There are three types of trend analysis that I have used in the past to predict the future: geographic, temporal, and intuitive. I describe these three in the introduction to my Seven Trends in Networking and Security pitch. (coming to your neighborhood soon!) They caught the ear of a journalist in Canada recently so we did a short podcast on that topic instead of the usual the sky-is-falling stuff. He wrote the seven trends up as well.
Herewith the three types of trend analysis:
1. Geographic trend analysis is the easiest and most reliable. Simply visit a country, region, city, where something is taking off and predict that that trend will spread, if not to the entire world, at least to some other area. Back in the 80’s many an automotive pundit visited Tokyo and came back to Detroit preaching the gospel of small, fuel efficient vehicles. I launched an ISP, RustNet, in Michigan based on seeing the fast adoption of the Internet in California. And you may have read how my trip to Istanbul in 2004 exposed me for the first time to hackers that reacted to defensive measures taken by banks trying to protect user accounts from their keystroke loggers. Those are all examples of geographic trend analysis and prediction. 2. Temporal trend analysis can be misleading if it is applied to random activity or leaves out critical factors. Stepping up to a roulette table and plunking $200 on red because it has come up seven times in a row for instance. Everyone knows the chance of red coming up again is Less in that case.* Temporal analysis can be used to predict the outcome of US involvement in wars of occupation (long costly affairs with indeterminate results). You can easily predict the effect of “change” in Washington: more taxes, more spending, more regulation.

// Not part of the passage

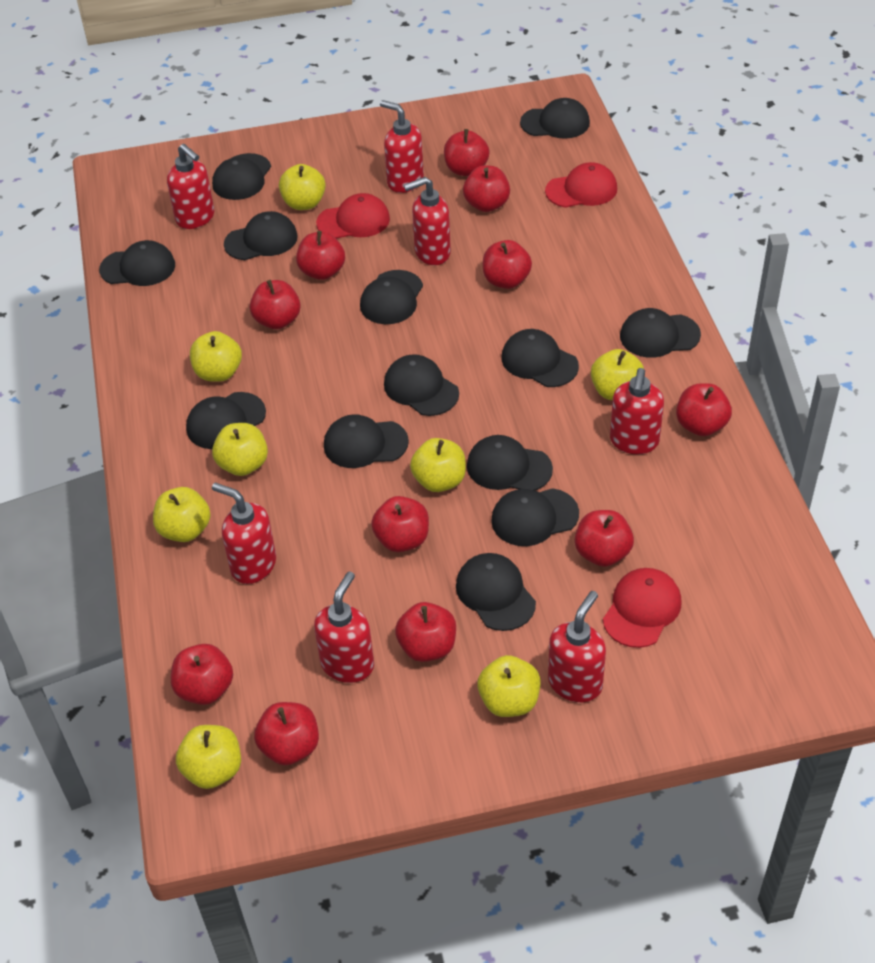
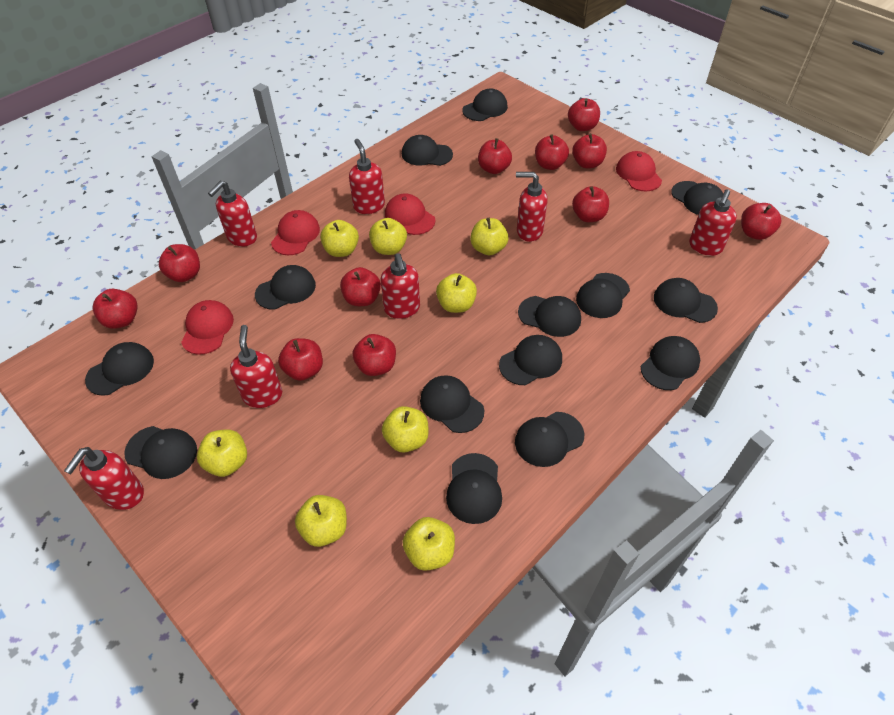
black cap: 13 -> 14
red cap: 3 -> 4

Or the effect of new tariffs and import restrictions: higher prices, less trade, and a tumbling stock market. Thus, the past is prologue. 3. Intuitive trend analysis relies most heavily on the ability of the futurist to absorb all there is to know about a topic and then predict what the logical outcome will be. This type of trending obviously is fraught with the most difficulty. Many times there are external factors that really influence the outcome. Gartner is famous for predicting that OS2 would be the desktop of choice for the enterprise. The analysts involved in that prediction were too close to the technology. They lost site of the market dynamics: super cheap software on even cheaper hardware. OS2 was indeed the better operating system for the office environment.
I am putting together my predictions for threats in 2008 using these techniques. But first I have to take an honest look at how I did for 2007. But, that should wait until December. There is still time for some of these to come true!
*I don’t really believe that red has less of a chance of coming up just because the ball has landed on it seven times in a row already. The chances of red hitting are 18/38. Period. (Assuming two greens).